What about the people left behind? The cost of living crisis is real. People’s real earnings have fallen. All the Treasury and Institute for Fiscal Studies figures show, slightly differently, that the people who have lost out most are those at the bottom and the top of the earnings scale. However, for someone to lose 5% when they are earning £3,000 or £4,000 a week is very different from losing 5% when earnings are £150 or £200 a week. The impact on everyday life in the latter case is far greater, because the issue is not about having to cut out a few little extra luxuries—perhaps not go out for a meal as often as one might otherwise have done—but about basic foodstuffs, heating the house and buying clothes for the children. It is not good enough to say that the situation is all right because the people at the very top have also seen an income drop, which makes it fair; in the real world, that is not fair.
The other group that the Budget has rather lost sight of is the unemployed. People often say that unemployment has dropped by such and such a percentage, but the number is still very high. In April to June 2010, 2.46 million people were unemployed; according to today’s figures, the number is 2.33 million. I make that only 130,000 fewer than in 2010. Unemployment, of course, went up between 2010 and now and has come down again, and that doubtless explains some of the percentage drops that people are talking about. However, 130,000 fewer unemployed people, although better than before, is quite marginal.
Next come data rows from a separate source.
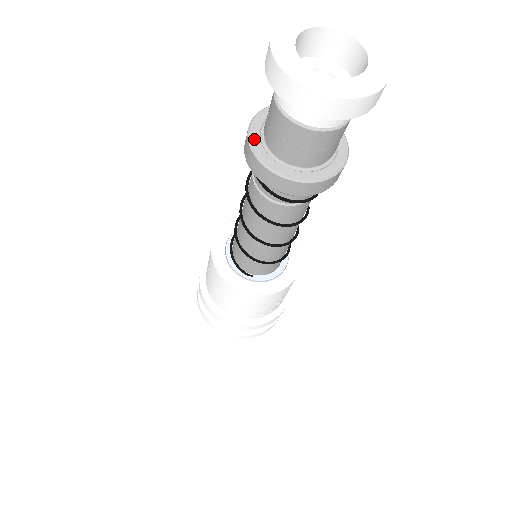
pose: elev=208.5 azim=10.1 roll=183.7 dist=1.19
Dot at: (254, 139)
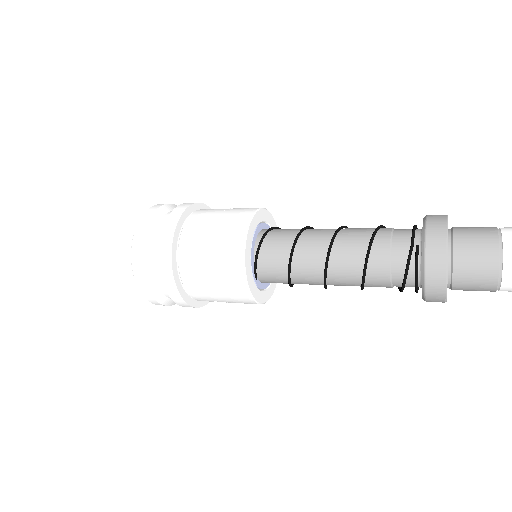
Dot at: (448, 244)
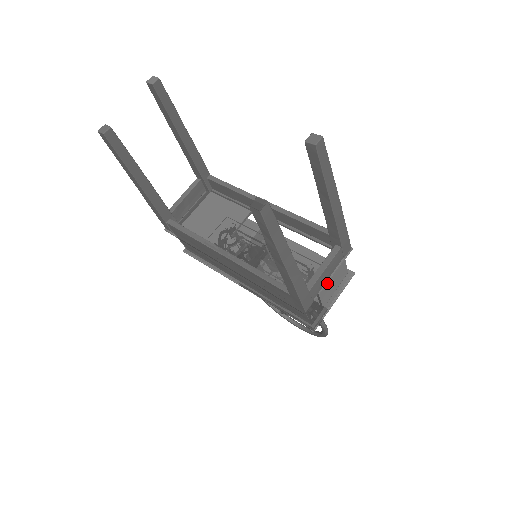
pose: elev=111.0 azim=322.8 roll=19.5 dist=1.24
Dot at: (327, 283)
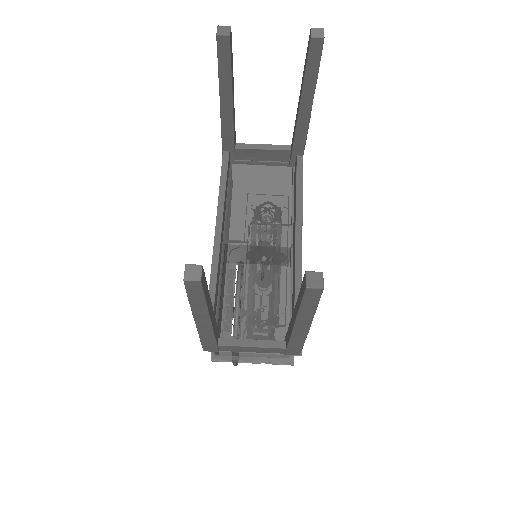
Dot at: (248, 353)
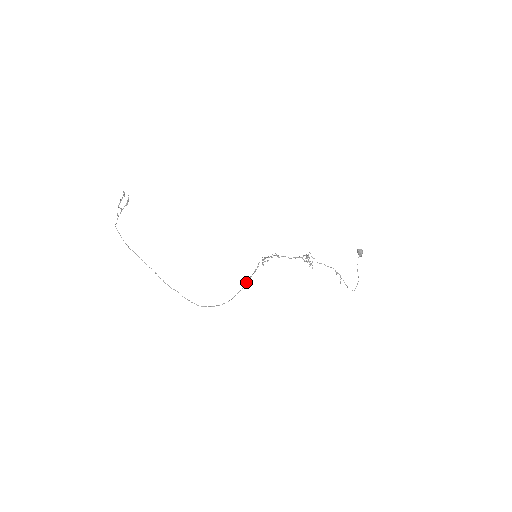
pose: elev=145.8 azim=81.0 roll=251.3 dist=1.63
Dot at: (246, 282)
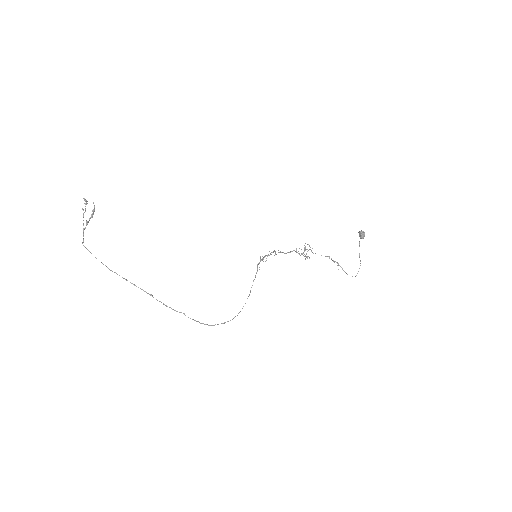
Dot at: occluded
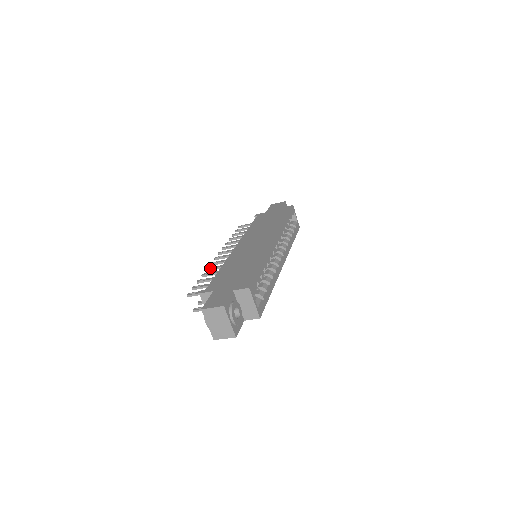
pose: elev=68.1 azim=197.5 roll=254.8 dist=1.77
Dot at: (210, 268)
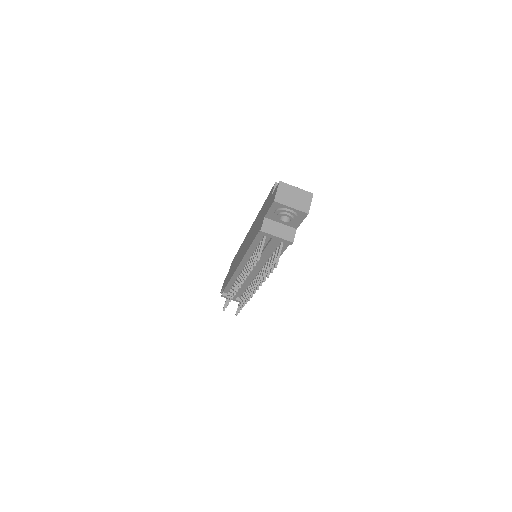
Dot at: (245, 277)
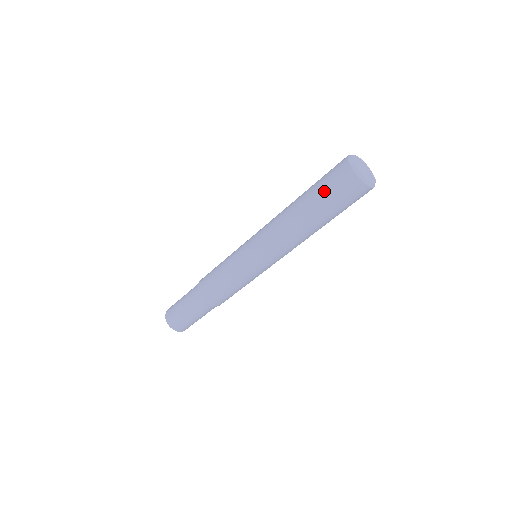
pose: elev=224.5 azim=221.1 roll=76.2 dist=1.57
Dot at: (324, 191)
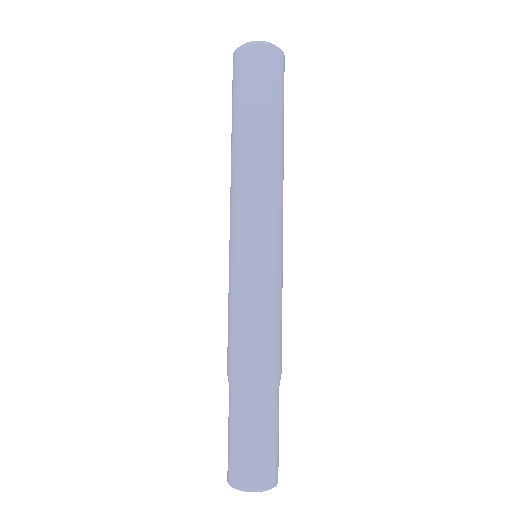
Dot at: occluded
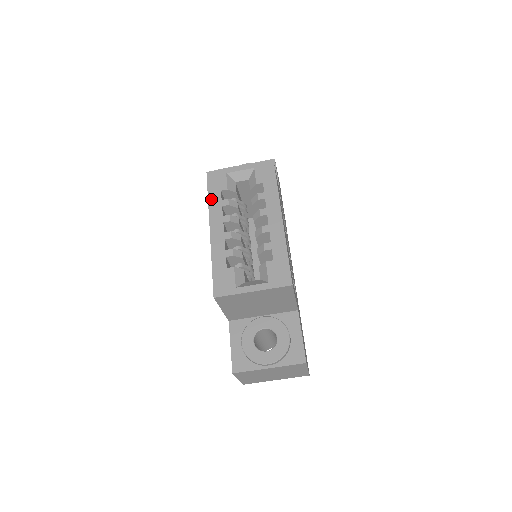
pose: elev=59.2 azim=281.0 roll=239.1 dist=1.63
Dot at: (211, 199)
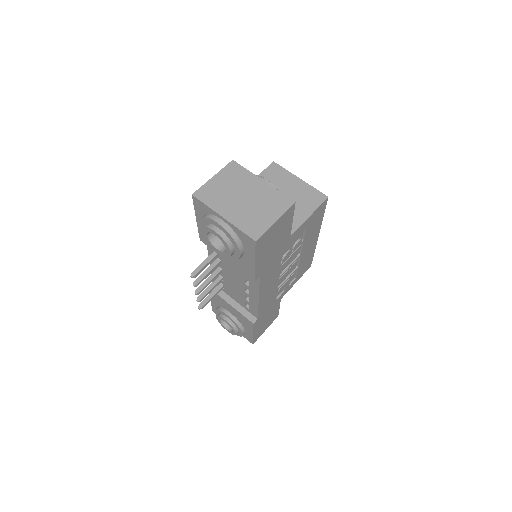
Dot at: occluded
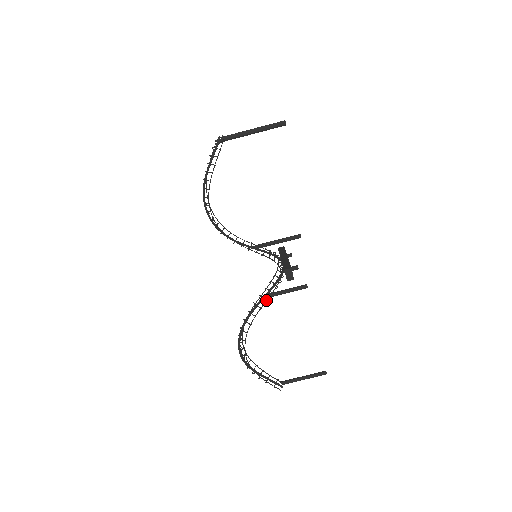
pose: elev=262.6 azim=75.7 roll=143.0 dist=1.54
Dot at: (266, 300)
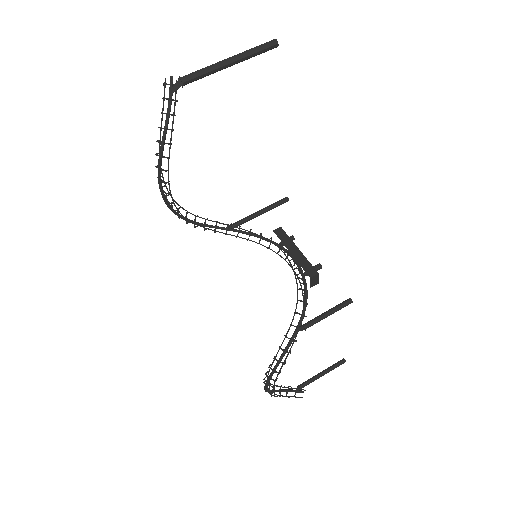
Dot at: (301, 329)
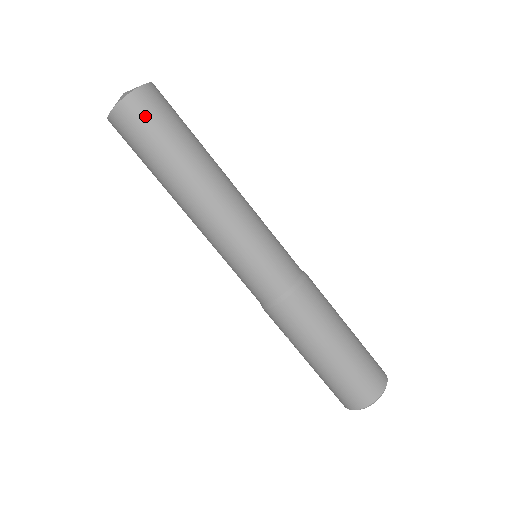
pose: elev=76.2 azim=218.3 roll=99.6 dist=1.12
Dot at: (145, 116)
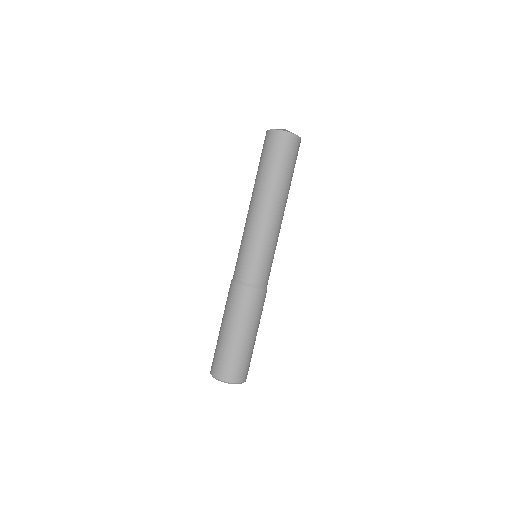
Dot at: (290, 149)
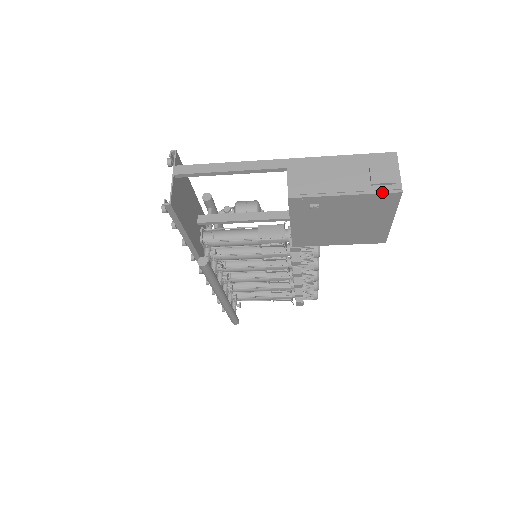
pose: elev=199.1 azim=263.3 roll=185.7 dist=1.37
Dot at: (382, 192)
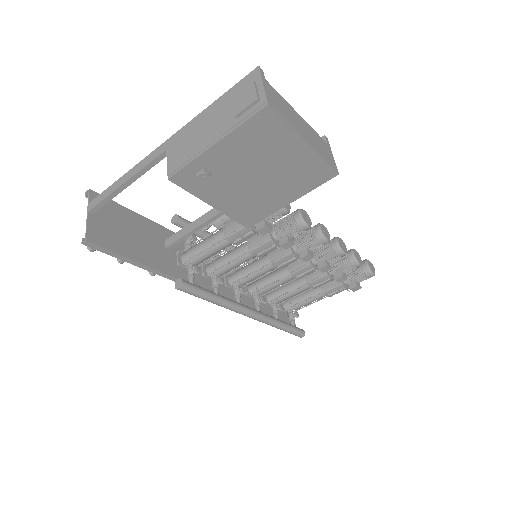
Dot at: (248, 118)
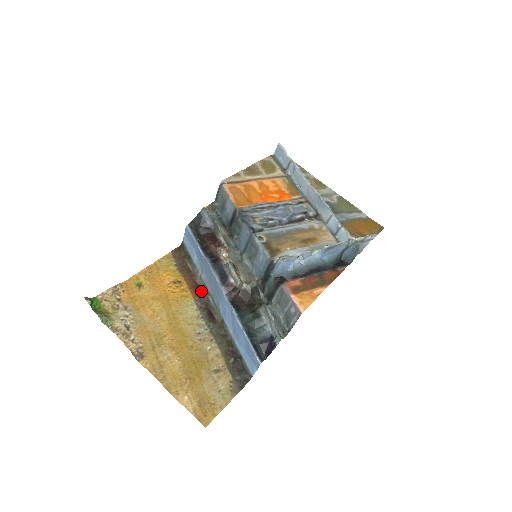
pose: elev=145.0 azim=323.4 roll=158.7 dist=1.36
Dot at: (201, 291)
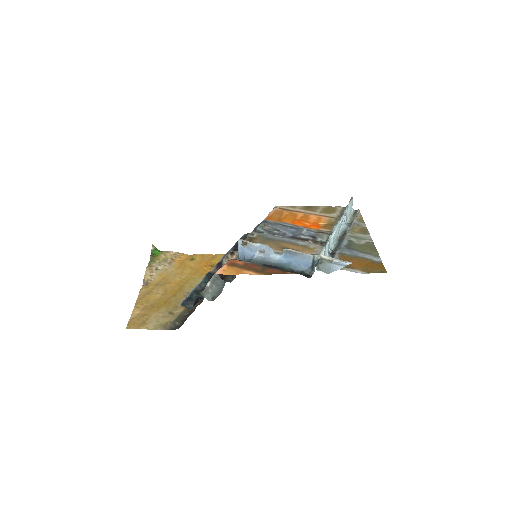
Dot at: occluded
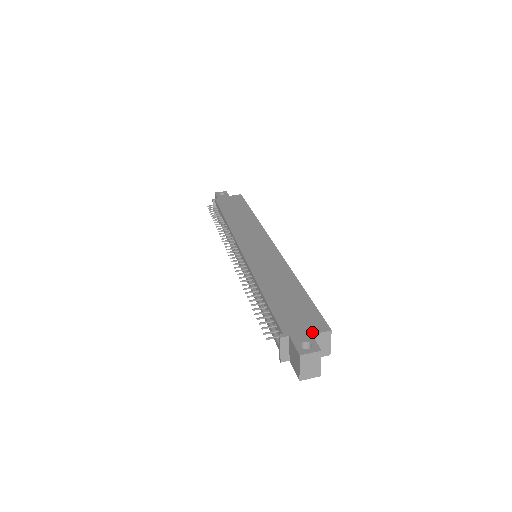
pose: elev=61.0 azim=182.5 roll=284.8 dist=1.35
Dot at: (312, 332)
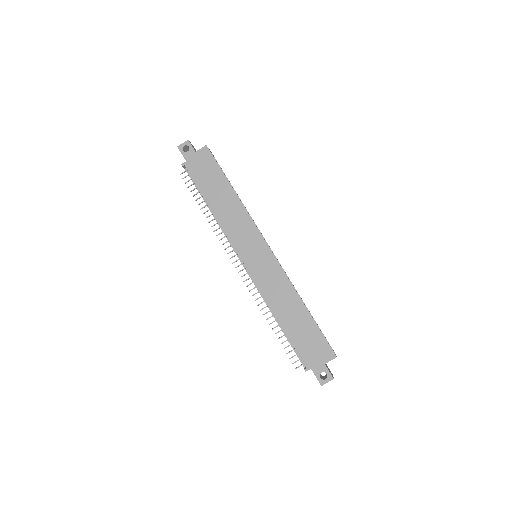
Dot at: (325, 362)
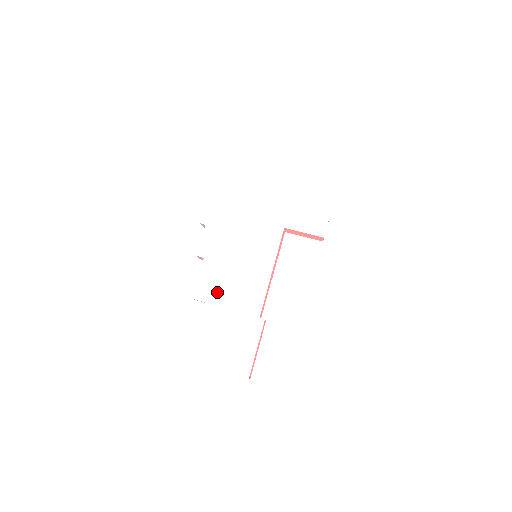
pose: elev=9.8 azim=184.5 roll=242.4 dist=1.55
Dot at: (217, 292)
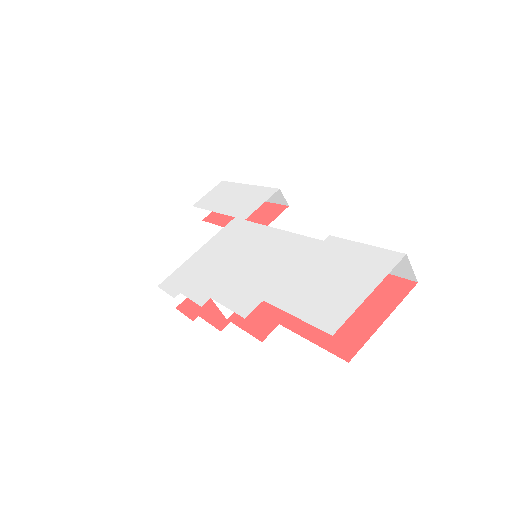
Dot at: (259, 286)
What are we doing for the 2.3 million unemployed people? There are still 700,000 more people unemployed than before the recession. Where are the measures to get those people into work and to help the young people about whom my hon. Friend the Member for Rotherham (Sarah Champion) spoke so eloquently? There are very few such measures. Talking about percentages going up and down as if we have solved the problem is no answer to people struggling on very low incomes who, in many areas, cannot find jobs no matter how hard they try.
On the child care proposals, at least one Government Member made a lot of the fact that child care costs for those on universal credit are now to be met by up to 85%. We have now had, or will have had, at least five years of this Government cutting help with child care costs from 80% to 70% for people on tax credits—the predecessor of universal credit. So for each of these five years, those people will have found things much more difficult. It is not clear when families in this situation will even be on universal credit, given how that is going at the moment. Will this provision start when the tax relief starts, or will it start only when these families finally get on to universal credit, if that happens? We have not been told.
Moreover, the proposal is to be paid for not by people who are better-off but by another group of people on universal credit. We do not know which group of people because we have not yet been told; apparently, we will know in the autumn. The change will be financed entirely out of the universal credit budget, so some families with children on universal credit will get a little bit more, but somebody else is going to get a certain amount less.
We always make choices in policies, and that is why debates about matters such as raising the tax threshold are exceptionally important for all of us. The 5 million people who are already below the tax threshold will get nothing out of this move. Some 10% of the total cost, which has already been about £10 billion, goes towards lifting people out of tax; 15% of it goes to people on median earnings of up to £26,000; and three quarters of it goes to people earning above the median. That choice has been made, but it could have been made differently. The money could have been used, and could still be used, to help people on lower earnings. If we want to help low-earning families, there are number of other measures that we might want to use, but we are not using them. This is a choice that the Government are making. Constantly portraying it as something that is there only to help low-earning families does a disservice to those families. They know the situation; they know that they do indeed have a cost of living crisis that is not being resolved by today’s Budget.